- Problem
What is the count of lines in the records that include "about"? Reply with that number alone.

++++++

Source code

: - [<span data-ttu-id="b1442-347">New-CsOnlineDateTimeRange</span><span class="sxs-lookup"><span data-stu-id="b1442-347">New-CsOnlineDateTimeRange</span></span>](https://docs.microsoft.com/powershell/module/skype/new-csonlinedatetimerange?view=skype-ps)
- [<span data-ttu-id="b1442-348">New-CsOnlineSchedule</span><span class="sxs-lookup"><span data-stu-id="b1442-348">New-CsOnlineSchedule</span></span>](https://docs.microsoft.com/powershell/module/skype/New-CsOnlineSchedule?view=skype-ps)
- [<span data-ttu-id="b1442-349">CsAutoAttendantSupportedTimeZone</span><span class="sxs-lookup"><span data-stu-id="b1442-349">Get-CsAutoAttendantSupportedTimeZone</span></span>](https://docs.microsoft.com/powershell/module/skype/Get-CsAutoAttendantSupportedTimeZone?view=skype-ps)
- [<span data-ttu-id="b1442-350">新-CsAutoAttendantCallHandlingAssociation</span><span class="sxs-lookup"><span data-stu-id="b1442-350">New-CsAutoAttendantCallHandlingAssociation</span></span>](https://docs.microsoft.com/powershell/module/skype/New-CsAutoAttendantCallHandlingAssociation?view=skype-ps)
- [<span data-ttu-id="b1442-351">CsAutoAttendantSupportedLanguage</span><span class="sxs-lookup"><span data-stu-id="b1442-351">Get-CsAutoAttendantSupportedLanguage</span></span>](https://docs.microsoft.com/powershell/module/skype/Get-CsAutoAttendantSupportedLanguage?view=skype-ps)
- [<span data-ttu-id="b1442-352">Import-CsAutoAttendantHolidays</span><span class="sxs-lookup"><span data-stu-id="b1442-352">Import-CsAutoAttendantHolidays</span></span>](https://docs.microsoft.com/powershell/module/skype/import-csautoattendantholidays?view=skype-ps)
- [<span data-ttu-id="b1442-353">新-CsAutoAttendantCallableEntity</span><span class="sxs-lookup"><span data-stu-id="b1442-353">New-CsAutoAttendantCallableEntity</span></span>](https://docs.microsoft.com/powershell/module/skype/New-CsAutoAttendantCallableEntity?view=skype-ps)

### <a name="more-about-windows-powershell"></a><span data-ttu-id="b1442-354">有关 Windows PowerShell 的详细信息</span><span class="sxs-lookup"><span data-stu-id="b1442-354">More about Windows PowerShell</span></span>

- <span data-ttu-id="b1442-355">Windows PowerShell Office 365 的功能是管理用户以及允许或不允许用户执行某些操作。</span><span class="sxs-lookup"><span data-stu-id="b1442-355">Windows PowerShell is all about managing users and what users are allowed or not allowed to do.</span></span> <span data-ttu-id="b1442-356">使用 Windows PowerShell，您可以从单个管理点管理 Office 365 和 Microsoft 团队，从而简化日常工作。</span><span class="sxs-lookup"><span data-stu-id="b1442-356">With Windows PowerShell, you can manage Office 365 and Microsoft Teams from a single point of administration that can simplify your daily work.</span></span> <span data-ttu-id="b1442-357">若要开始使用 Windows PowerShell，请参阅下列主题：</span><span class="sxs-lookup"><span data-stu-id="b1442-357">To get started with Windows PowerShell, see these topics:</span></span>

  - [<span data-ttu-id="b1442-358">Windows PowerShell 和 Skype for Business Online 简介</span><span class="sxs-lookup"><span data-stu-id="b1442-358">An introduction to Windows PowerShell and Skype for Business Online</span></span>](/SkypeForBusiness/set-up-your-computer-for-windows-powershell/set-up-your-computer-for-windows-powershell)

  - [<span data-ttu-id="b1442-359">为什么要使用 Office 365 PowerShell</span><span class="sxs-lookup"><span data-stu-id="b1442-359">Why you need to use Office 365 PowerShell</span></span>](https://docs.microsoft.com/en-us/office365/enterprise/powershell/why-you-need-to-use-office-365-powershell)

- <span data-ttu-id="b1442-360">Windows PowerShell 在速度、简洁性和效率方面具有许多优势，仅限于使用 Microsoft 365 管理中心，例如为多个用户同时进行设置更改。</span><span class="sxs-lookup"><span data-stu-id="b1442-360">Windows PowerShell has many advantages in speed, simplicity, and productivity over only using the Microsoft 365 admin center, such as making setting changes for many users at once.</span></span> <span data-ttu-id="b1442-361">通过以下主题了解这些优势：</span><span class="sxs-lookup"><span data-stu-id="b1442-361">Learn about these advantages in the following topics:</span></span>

++++++

- Expected answer
3